(Stored items)
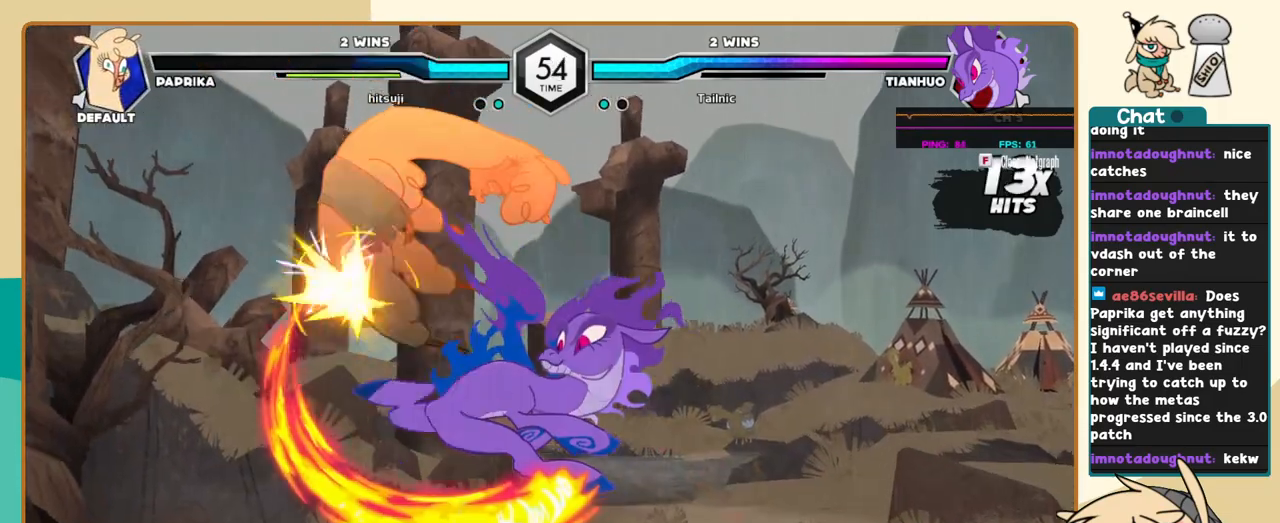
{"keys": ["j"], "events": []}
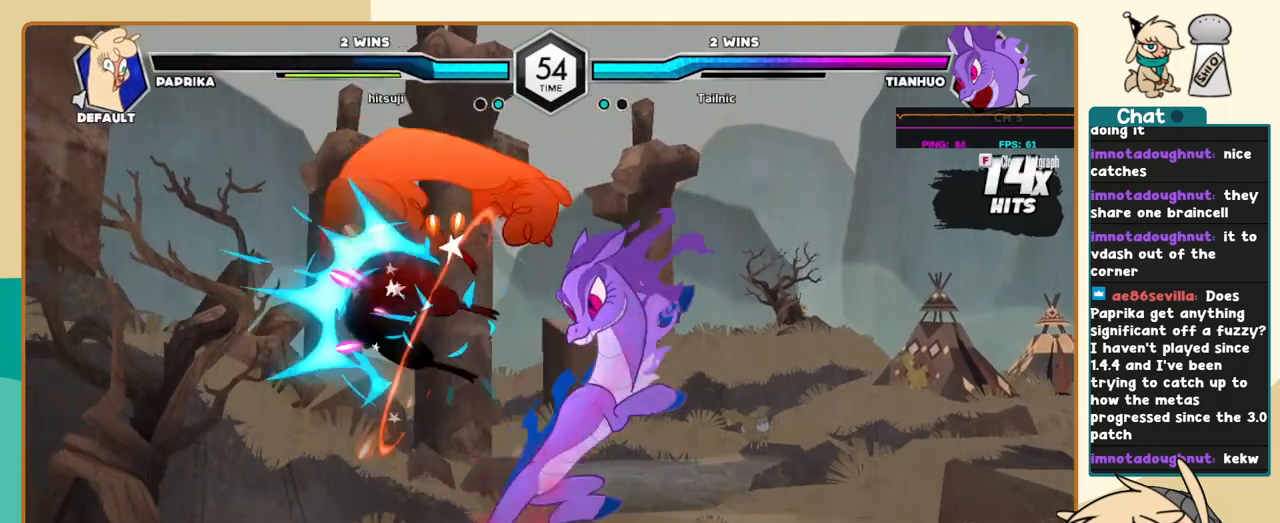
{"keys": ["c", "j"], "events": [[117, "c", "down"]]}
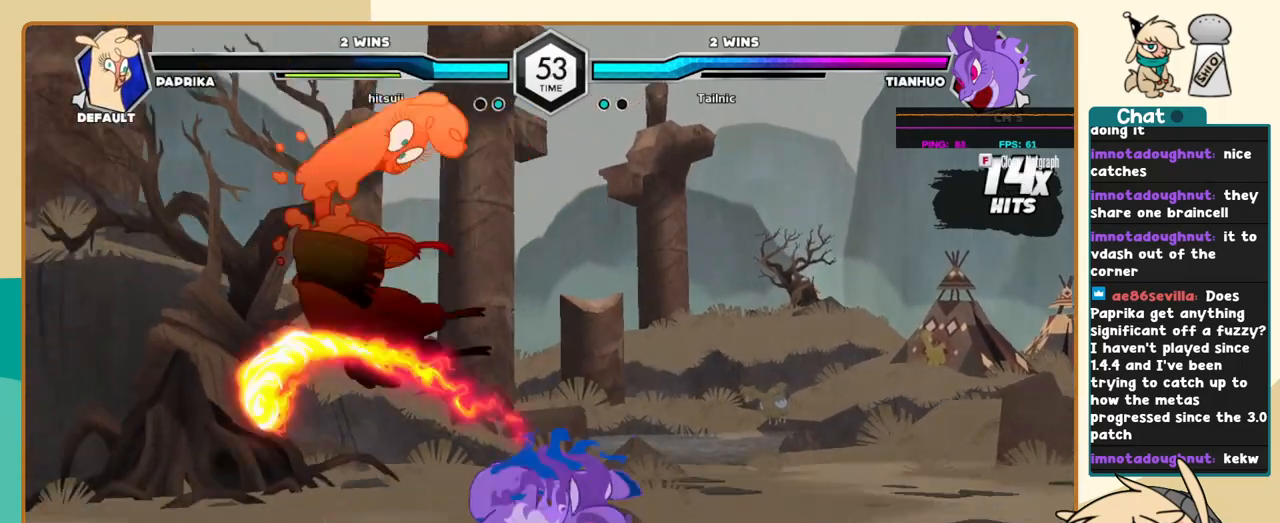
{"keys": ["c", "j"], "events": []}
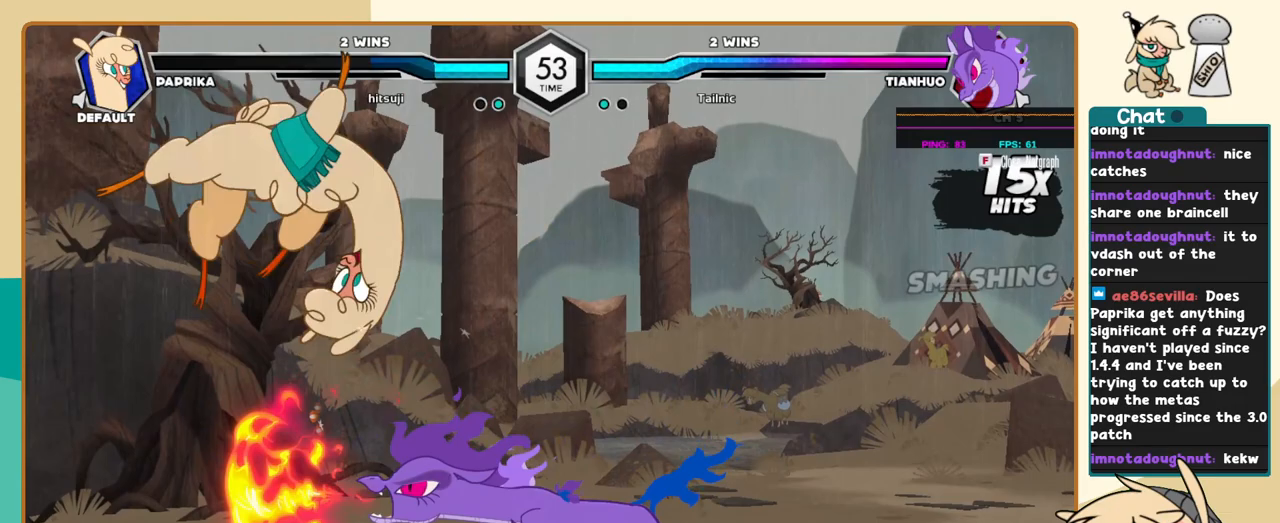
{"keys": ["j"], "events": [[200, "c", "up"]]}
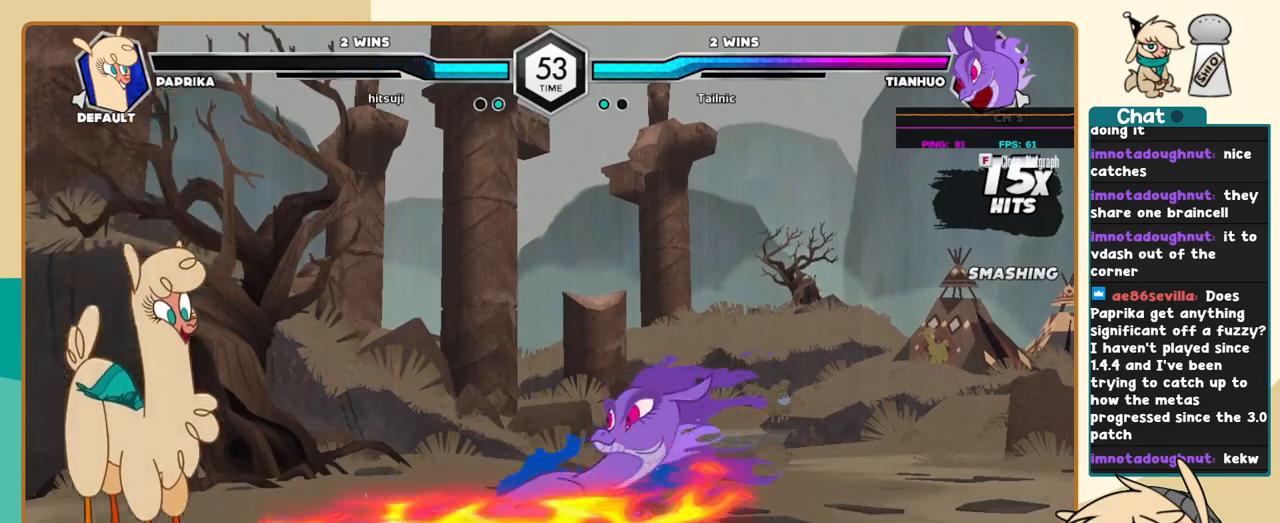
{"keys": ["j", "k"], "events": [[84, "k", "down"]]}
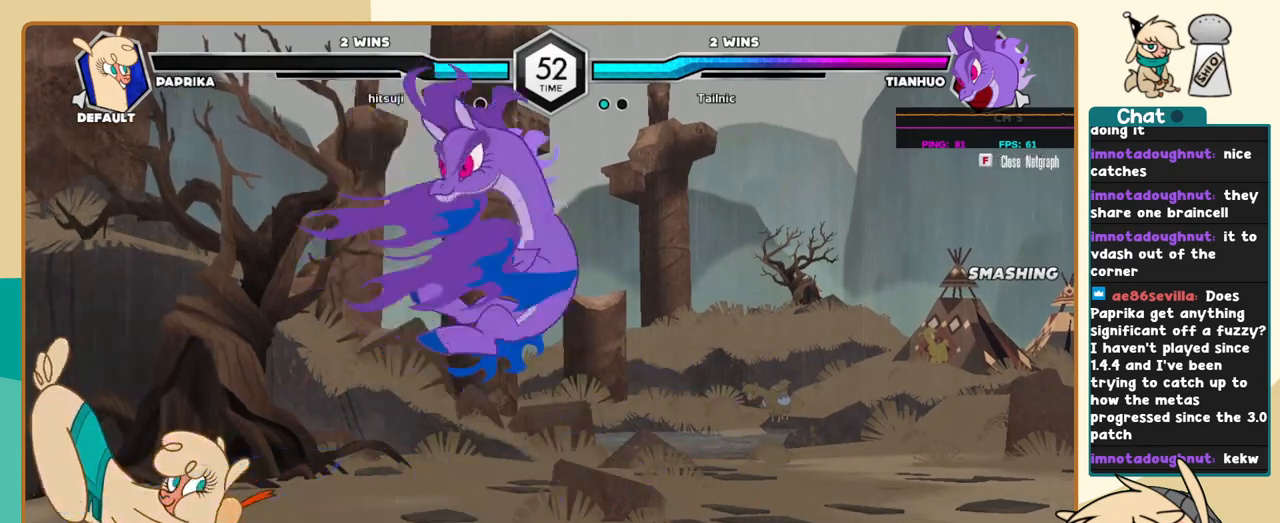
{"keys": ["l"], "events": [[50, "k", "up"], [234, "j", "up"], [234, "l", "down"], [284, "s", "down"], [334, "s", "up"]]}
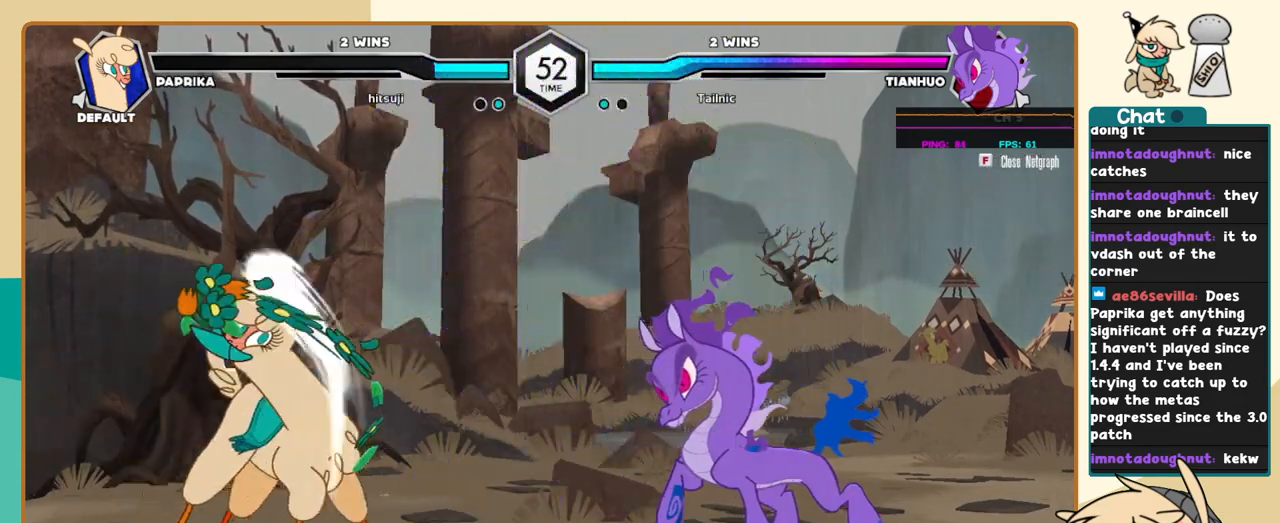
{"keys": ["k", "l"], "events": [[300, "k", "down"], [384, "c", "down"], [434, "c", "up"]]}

Description of the task: Provide the number of lines above in which the word "down" appears, with no further words.

Exercise solution: 4